Um antigo (e excelente) livro, Introdução ao Jornalismo, de Frazer Bond, que o notável Woile Guimarães mandou este foca estudar, já ensinava há mais de 50 anos que parentesco só é notícia se tiver algo a ver com os acontecimentos. Em “Filho do ministro vende facilidades”, o parentesco provavelmente tem a ver com os fatos. Mas em “Filho do ministro é preso em roda de crack” é provável que o parentesco nada tenha a ver com o evento. O responsável que responda sozinho por seus atos, poupando o parente.

O livro já ensinava isso há mais de 50 anos. Mas quem disse que todos aprenderam? Frases apanhadas em jornais, a esmo, nos últimos dias:

** “Parentes de filha de (...) brigam em hotel e polícia aparta”

** “Primo de (...) foi preso em flagrante na Operação Lava Jato”

** “Filho de (...) beija moreno em camarote na Bahia”

Nos três casos, o parentesco não tem nada a ver com os fatos. Entra apena para atrair o leitor incauto. Num deles, o terceiro, se o rapaz beija o moreno ou o loiro num camarote de Carnaval o problema é dele. No caso, nem há o que noticiar, a não ser a busca de um factoide sensacionalista.



Como...

O atentado da Dinamarca foi tão importante que um grande jornal impresso, de circulação nacional, optou por noticiá-lo duas vezes. Numa delas, o suspeito “teria sido” preso. Na outra, “foi preso”.

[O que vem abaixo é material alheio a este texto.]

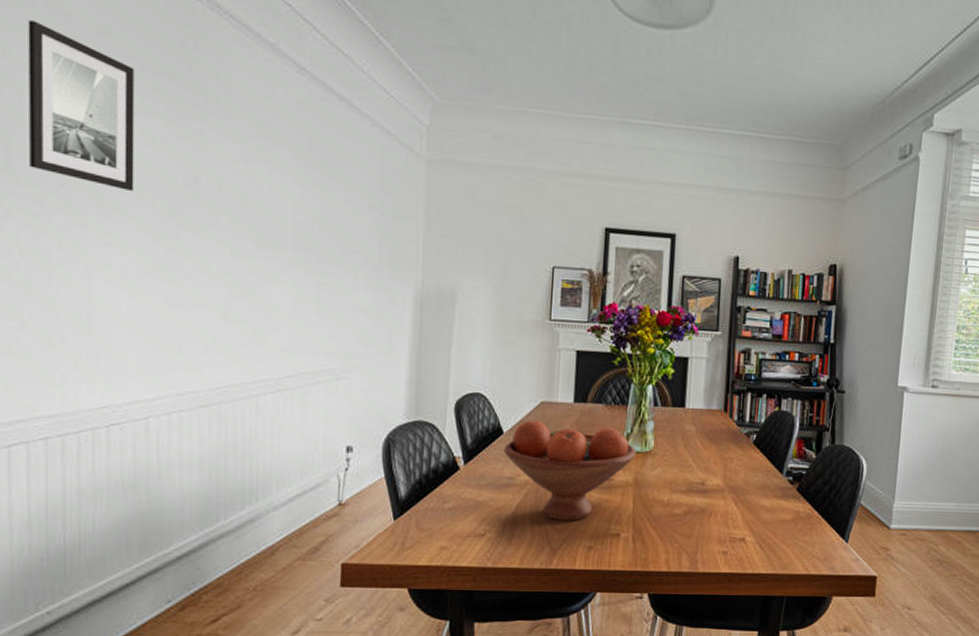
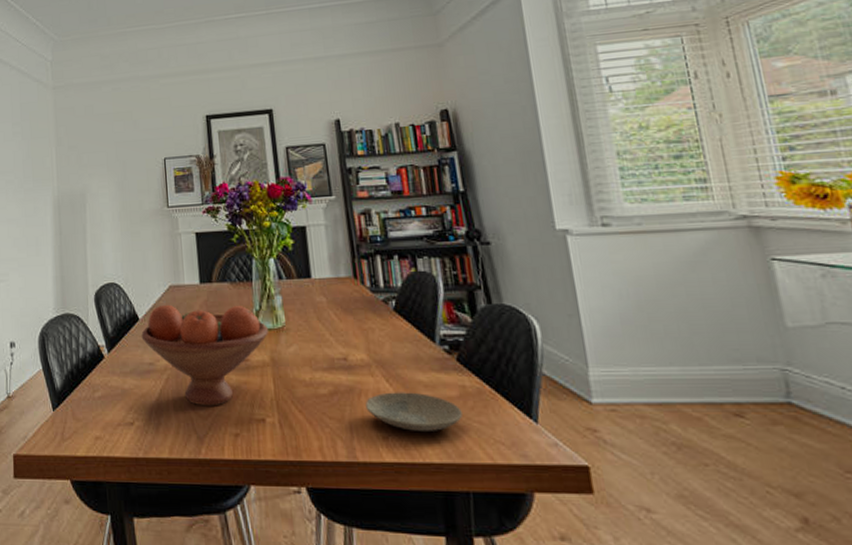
plate: none [713,514,792,549] -> present [365,392,462,433]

A precisão do noticiário está garantida: uma das duas notícias está certa.



...é...

Num grande jornal impresso, de importância reconhecida, famoso por sua dedicação ao noticiário internacional, colocam-se tropas americanas no conflito da Ucrânia. Um dia até pode ser que a notícia seja verdadeira. Mas, por enquanto, é no mínimo precoce.



...mesmo?

Legenda publicada num caderno especializado em automobilismo:

** “Audi R8 teria sido destruído por mulher enfurecida após descobrir que, supostamente, havia sido traída pelo marido”

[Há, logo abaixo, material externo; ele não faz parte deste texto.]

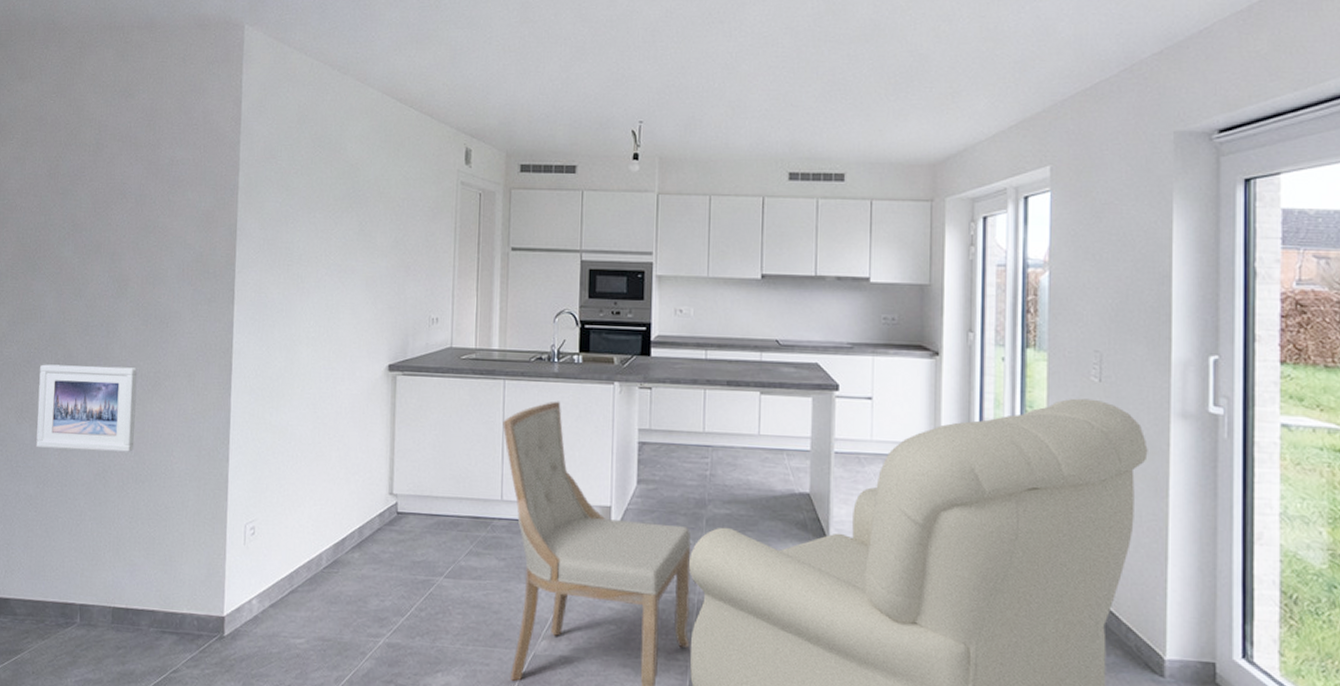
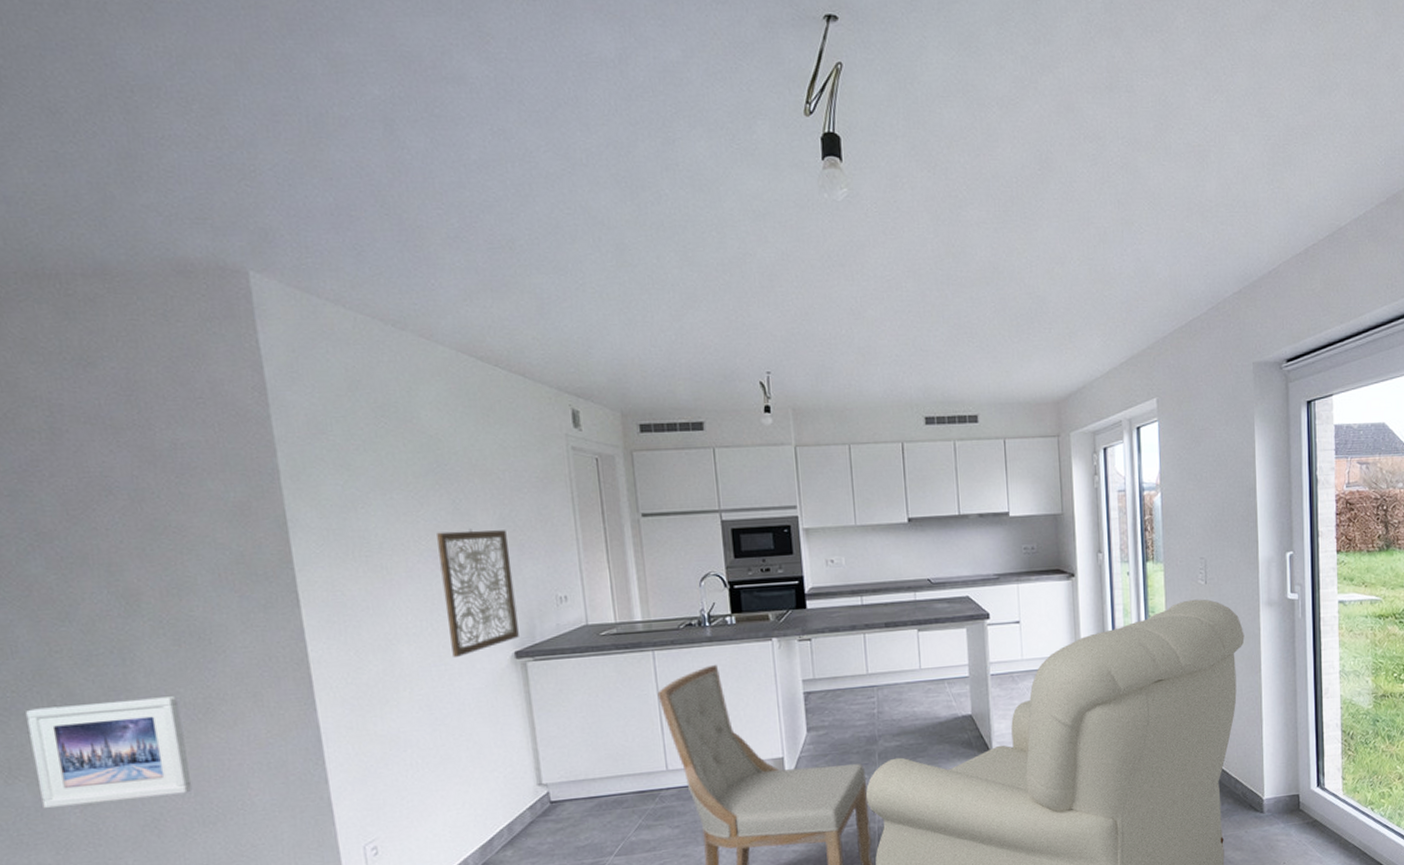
wall art: none [339,249,398,363] -> present [437,529,519,657]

Não deixa de ser uma novidade: a descoberta de uma suposição.



Frases

>> Do jornalista Xico Sá: “Existem dois tipos de repórteres: o que corre atrás da notícia e o que corre atrás de referendar a tese patronal. Quem sobe na vida é este último.”

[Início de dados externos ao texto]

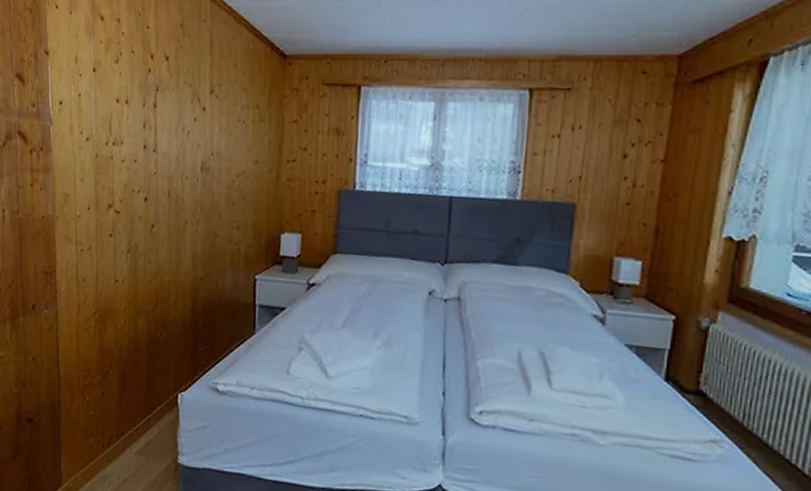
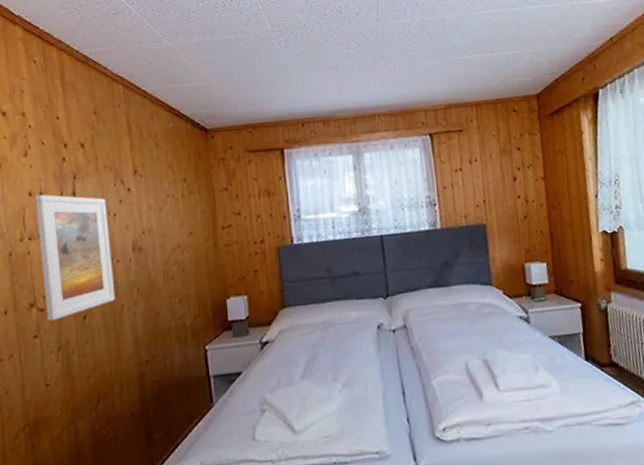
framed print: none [121,102,183,224] -> present [35,194,115,321]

>> Do jornalista Cláudio Tognolli: “Até o fim do ano Dilma vai anunciar a recuperação da Petrobras em cadeia nacional.”

>> Do jornalista Palmério Dória: “Só um computador quântico para calcular as chances que os narradores e comentaristas dos desfiles carnavalescos perderam de não dizer nada.”

>> Da internauta Rita Xavier: “Ninguém pode dizer que o ditador da Guiné Equatorial não investe em escola.”



E eu com isso?

Não, o mundo não está muito complicado. Como nas histórias de Asterix, há uma pequena região que resiste à onda dominante e onde reina a alegria. É aqui!

** “Paulo Vilhena afirma que está solteiro e é flagrado flertando com loira”

** “Nicki Minaj ousa com vestido transparente”

** “Passista coloca tapa-sexo e mostra demais”

** “Rihanna e Leonardo DiCaprio curtem balada”

** “Carol Dantas, mãe do filho de Neymar, exibe pernão em camarote no Sambódromo”

** “Iggy Azalea sai do Twitter após críticas íntimas”

** “Ex-mulher, Vanessa Giácomo encontra Daniel de Oliveira com Sophie Charlotte”

** “Candice Swanepoel aparece como veio ao mundo em ensaio na praia”

** “De sunga, Thammy Miranda curte passeio”

** “Toby Maguire coloca mansão à venda em Los Angeles”

** “Aos 81 anos, Francisco Cuoco revela que não toma remédio para fazer sexo”

** “Supostas fotos não retocadas de Beyoncé são divulgadas na internet”

** “Lilia Cabral passeia com a filha”

** “Chace Crawford curte o Carnaval”

** “Wanessa se deixa fotografar com filho caçula”

** “Tiger Woods assiste a jogo com a mulher após traí-la com 120”

E ainda teve fôlego para ir ao jogo?



O grande título

Uma bela colheita, nesta semana. Há manchetes para todos os gostos: das enigmáticas...

** “Tamires corta alface em silêncio”

...às de duplo sentido:

** “De olho no folião, ambulantes inflacionam ‘pau de selfie’ em SP”

Há uma frase notável da presidente Dilma, que mais uma vez diz exatamente o contrário do que pretendia:

** “Nunca deixamos de esconder que era 4,5%”

Uma manchete notável:

** “Mutirão propõe salvar Sistema Cantareira com cultivo e produção de água”

Quanto mais se vive, mais se aprende: quem é que sabia que a água pode ser cultivada?

E o grande título:

** “Metrô de NY tem bactérias nojentas, mas ninguém morreria por lambê-lo”

Quem será o depravado que quer lamber o metrô de Nova York?